== About this task ==
Your answer must be a word-for-word copy of the listing below, minus its pictures.

== Supplied data ==
────────────────
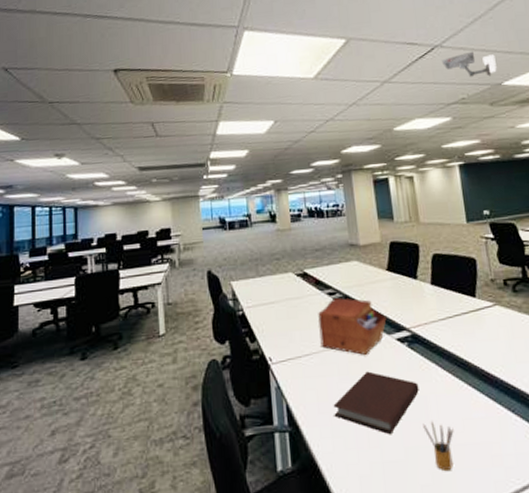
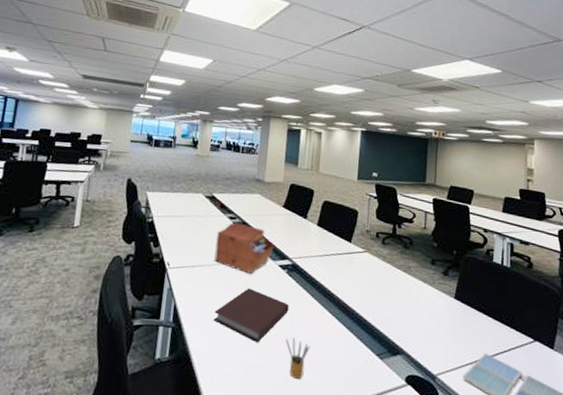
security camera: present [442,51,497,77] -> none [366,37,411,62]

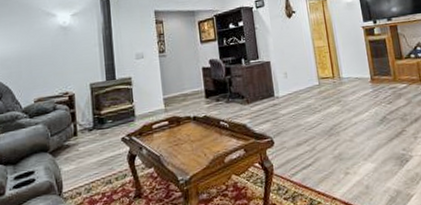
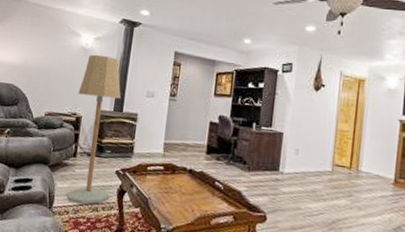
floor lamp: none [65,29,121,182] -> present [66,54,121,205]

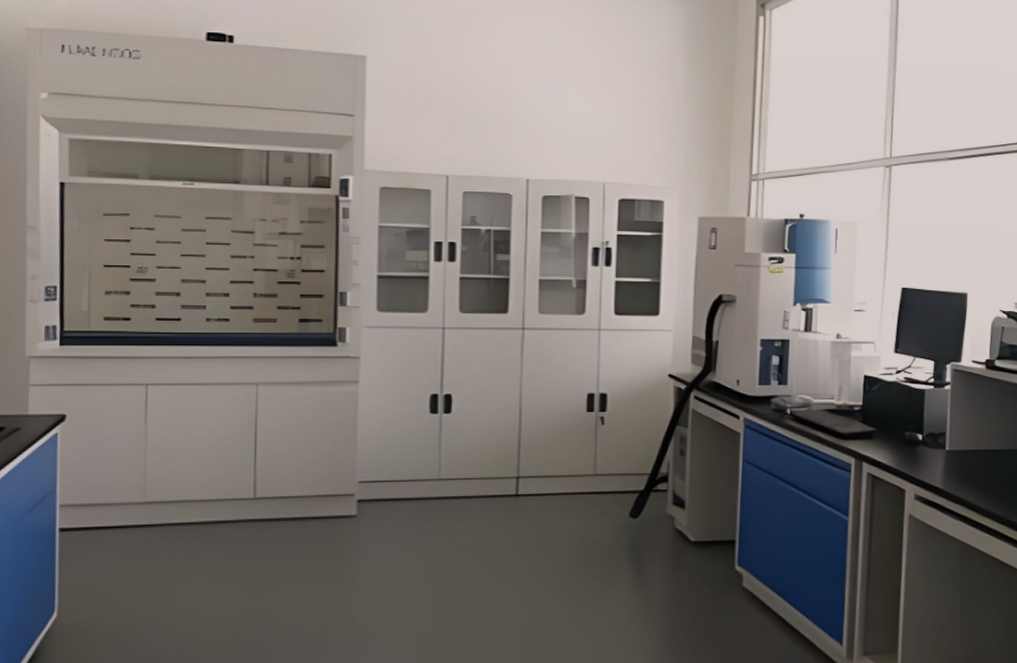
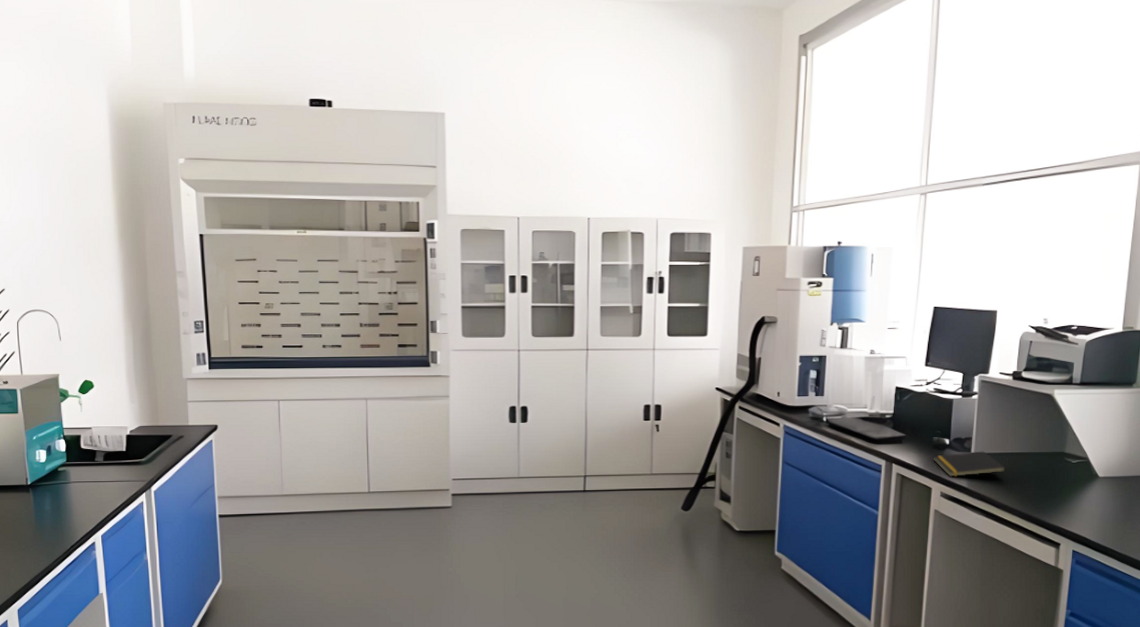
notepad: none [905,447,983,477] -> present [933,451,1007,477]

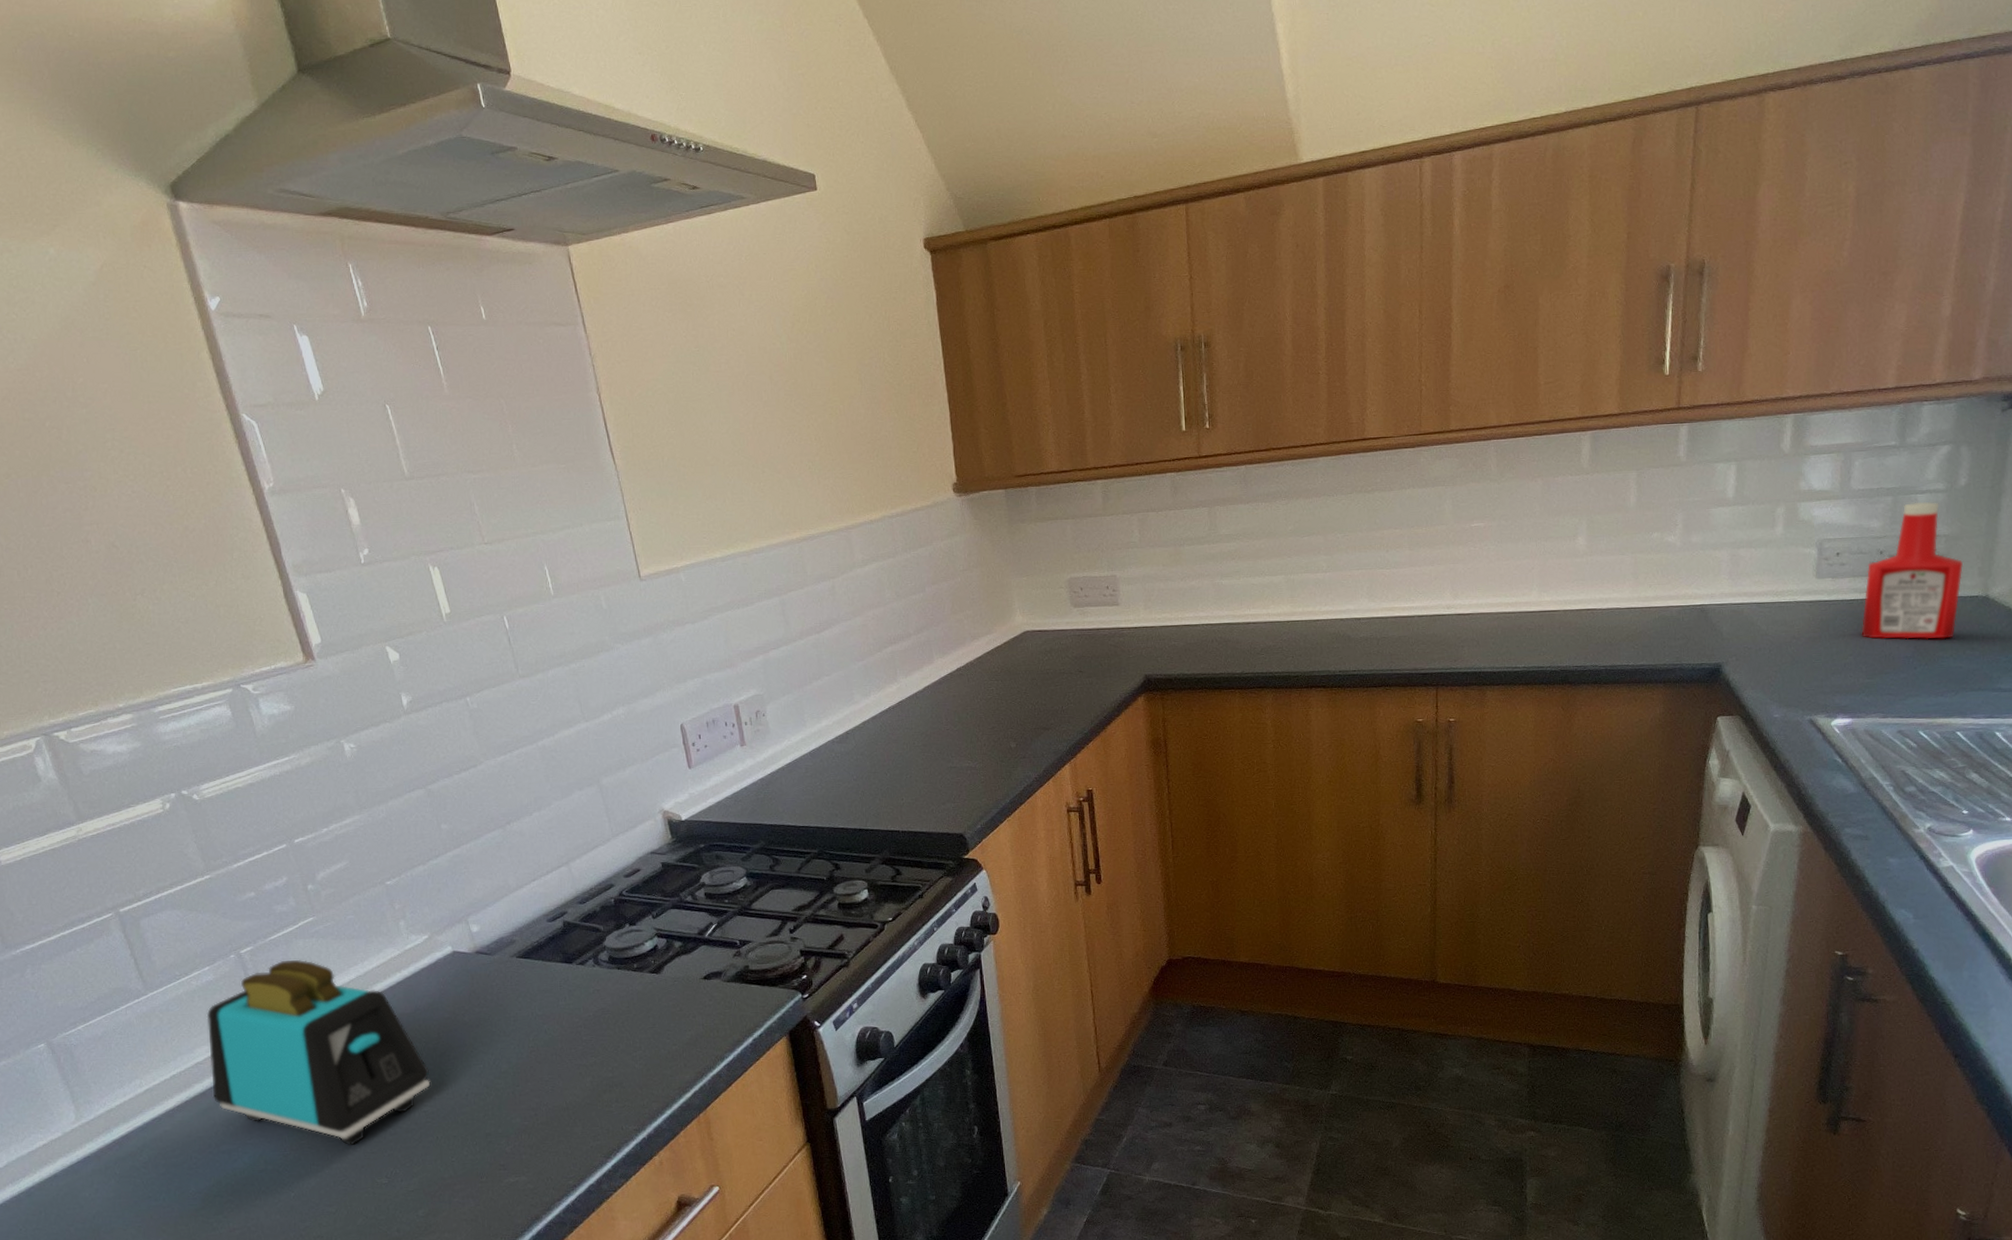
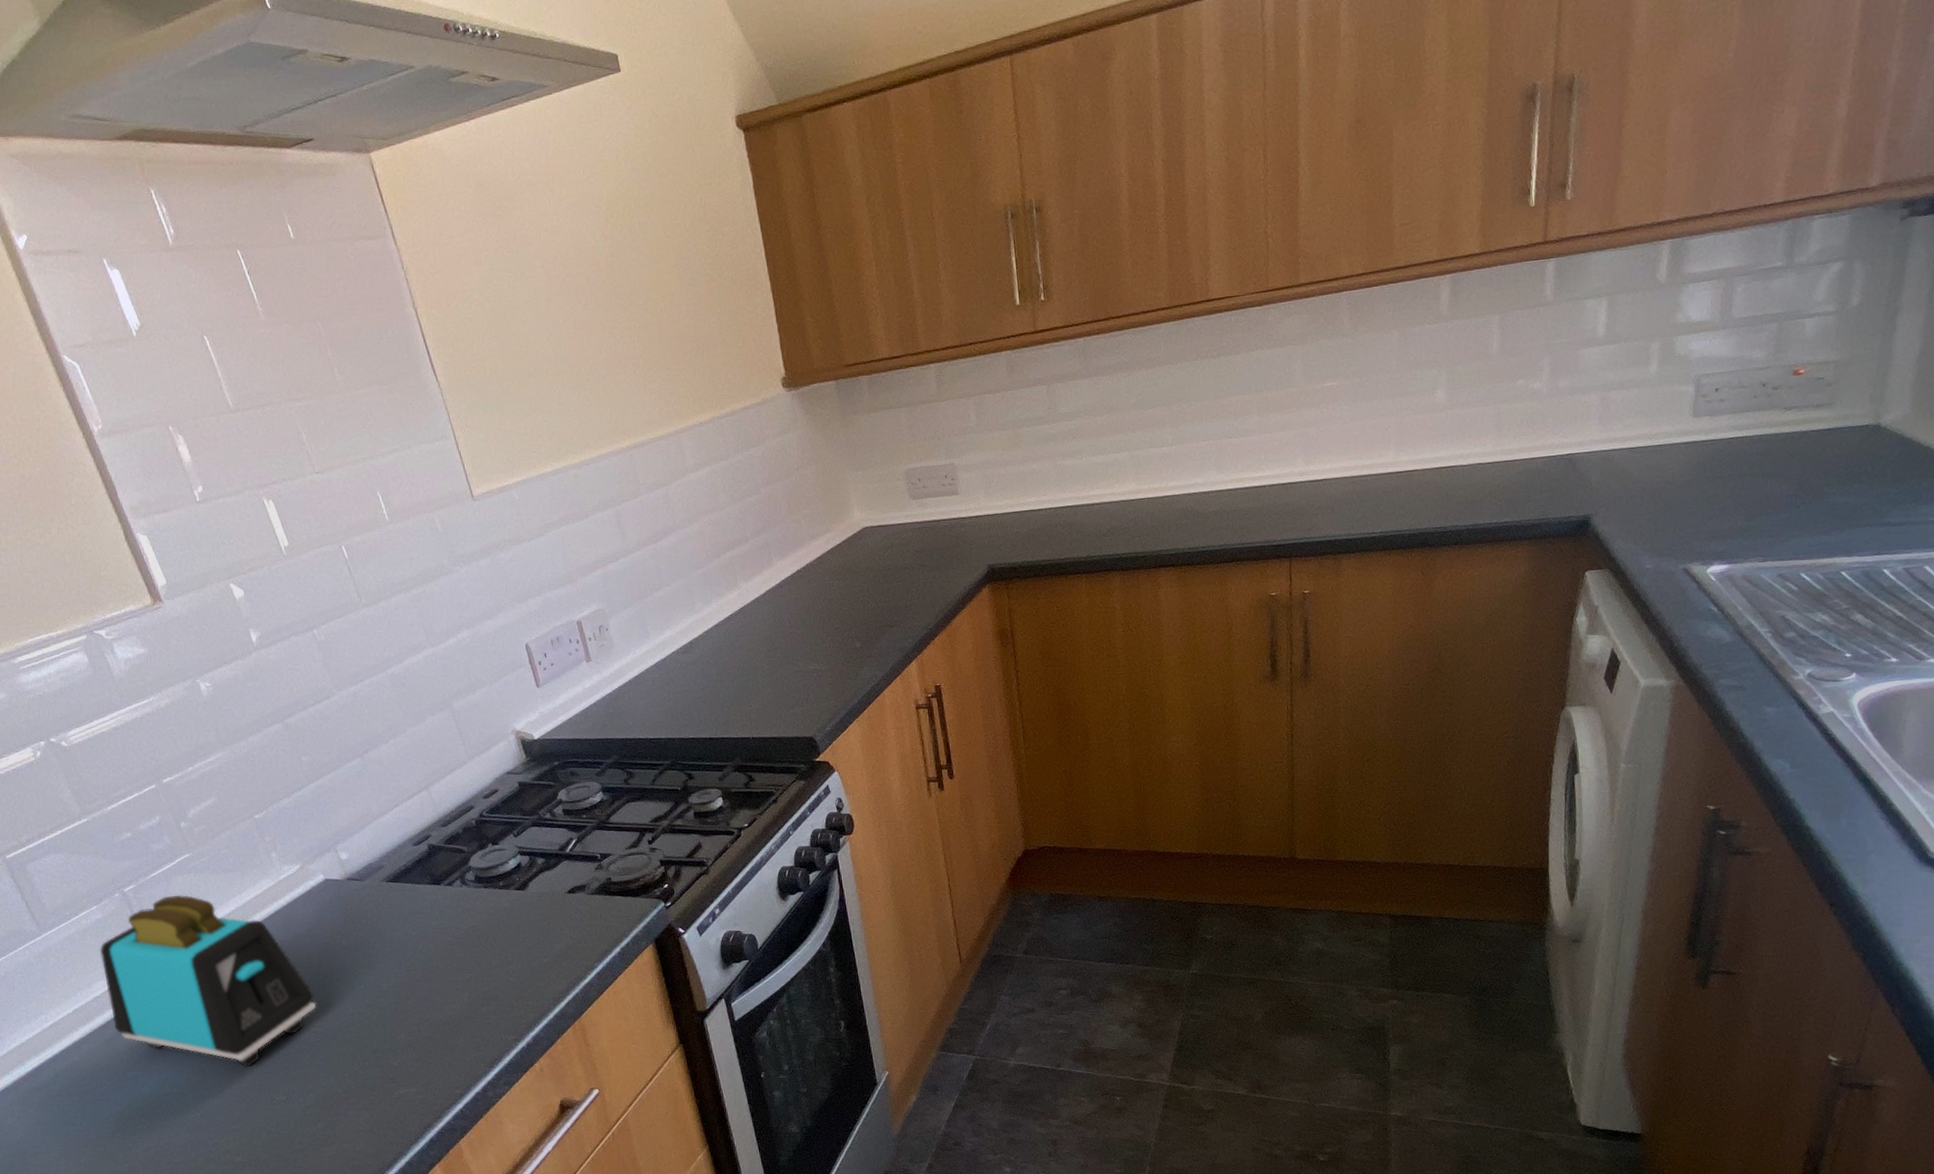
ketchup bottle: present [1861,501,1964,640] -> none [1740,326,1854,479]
────────────────
== Solution ==
security camera: present [442,51,497,77] -> none [366,37,411,62]

floor lamp: none [65,29,121,182] -> present [66,54,121,205]

notepad: none [905,447,983,477] -> present [933,451,1007,477]

ketchup bottle: present [1861,501,1964,640] -> none [1740,326,1854,479]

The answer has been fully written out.